Rund 25% aller Schweizer Arbeitnehmerinnen und Arbeitnehmer sind unter anderem freiberuflich tätig, üben als Freelancer – ganz selbstständig oder neben einer Festanstellung – einen oder mehrere Jobs aus und hangeln sich wie Rockbands von Gig zu Gig. Das hat einerseits damit zu tun, dass viele Firmen bei Festanstellungen zurückhaltend sind. Sie engagieren Fachkräfte nur dann, wenn sie diese benötigen. Andererseits schätzen immer mehr Menschen die freie Arbeitsweise und die damit verbundene Unabhängigkeit. Sie entscheiden sich aus eigenen Stücken für die Gig-Ökonomie.

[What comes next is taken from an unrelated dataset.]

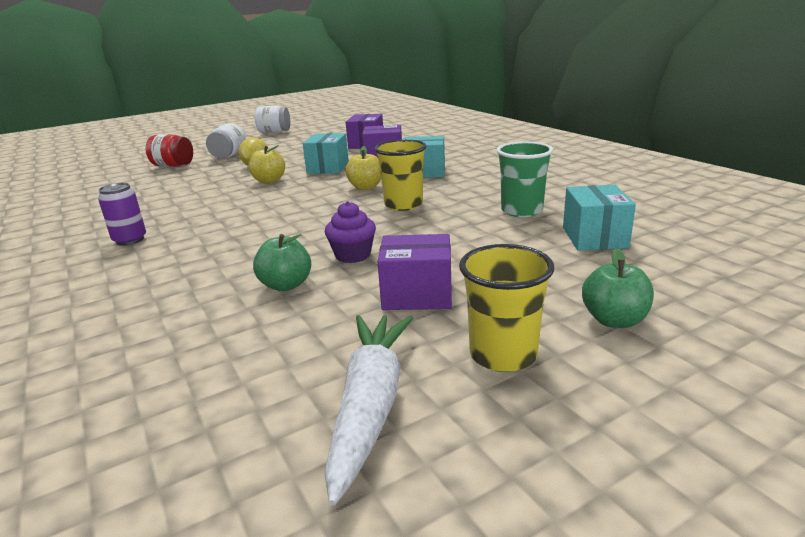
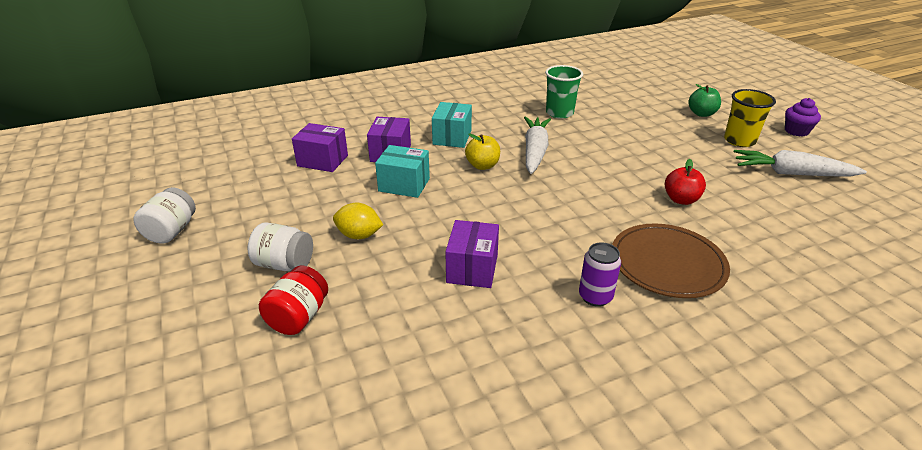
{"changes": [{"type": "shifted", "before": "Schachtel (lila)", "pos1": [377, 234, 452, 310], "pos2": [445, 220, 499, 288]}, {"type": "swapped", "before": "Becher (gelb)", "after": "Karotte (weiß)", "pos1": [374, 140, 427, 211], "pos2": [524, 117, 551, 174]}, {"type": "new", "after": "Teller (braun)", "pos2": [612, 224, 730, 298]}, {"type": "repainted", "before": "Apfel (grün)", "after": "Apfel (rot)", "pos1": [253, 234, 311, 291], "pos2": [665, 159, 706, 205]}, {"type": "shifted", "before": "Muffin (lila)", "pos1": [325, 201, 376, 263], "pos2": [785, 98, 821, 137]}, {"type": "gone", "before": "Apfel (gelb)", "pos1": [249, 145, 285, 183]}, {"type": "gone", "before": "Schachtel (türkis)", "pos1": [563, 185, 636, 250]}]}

Laut Studien der Beratungsfirmen McKinsey und Deloitte werden Temporäranstellungen künftig weiter stark zulegen. Treiber des Wandels sind neben Arbeitgebern und Arbeitnehmern auch die Technologie. Eine Schlüsselrolle spielen dabei digitale Plattformen, die Akteure miteinander vernetzen. Freelancer publizieren ihre Angebote online, Kunden buchen die Freiberufler mit wenigen Klicks. Bewertungssysteme helfen bei der Entscheidungsfindung. Klassiker solcher Vermittlungsplattformen sind Booking, Airbnb und Uber. Diese digitalen Marktplätze verändern das unabhängige Arbeiten massiv. Denn dank der Allgegenwart von mobilen Geräten, einem enormen Pool von Arbeitskräften und Kunden sowie der Möglichkeit von Echtzeit-Informationen finden sich Freiberufler und Auftraggeber immer schneller. In den letzten zwei Jahren haben vor allem Start-ups solche Plattformen lanciert. Wir stehen wohl erst am Anfang der Entwicklung.

 

Zunehmende Flexibilisierung

Frank Ohoven, Gründer der Vermittlungsplattform Gigme, ist überzeugt, dass sich die Arbeitswelt weiter in Richtung Flexibilisierung entwickeln wird. Und das komme längst nicht nur den Arbeitgebern zugute, die zunehmend mit Freelancern arbeiten, sondern auch den Arbeitnehmern. «Natürlich wird es auch in Zukunft Festanstellungen geben. Aber es gibt einen klaren Trend zu mehr Selbstständigkeit. Viele Menschen arbeiten für mehrere Arbeitgeber in befristeten Jobs und unterschiedlichen Projektgruppen.  Und zwar nicht nur, weil es an Feststellen fehlt, sondern weil sie es wollen. Denn sie sind in der Arbeitsgestaltung freier, können ihre Zeit einteilen, Beruf, Familie und Freizeitaktivitäten einfacher koordinieren.» Zudem pflegen vor allem Vertreter der Generation Y andere Werte und Prioritäten, wie Studien zeigen. Eine hohe Lebensqualität und die Work-Life-Integration sind vielen Menschen wichtiger als eine klassische Karriere und Statussymbole. Sie wollen spannende Jobs und Freiheit. Sich in starre Strukturen einzufügen, ist ihre Sache nicht. Dafür nehmen sie auch Unsicherheit in Kauf.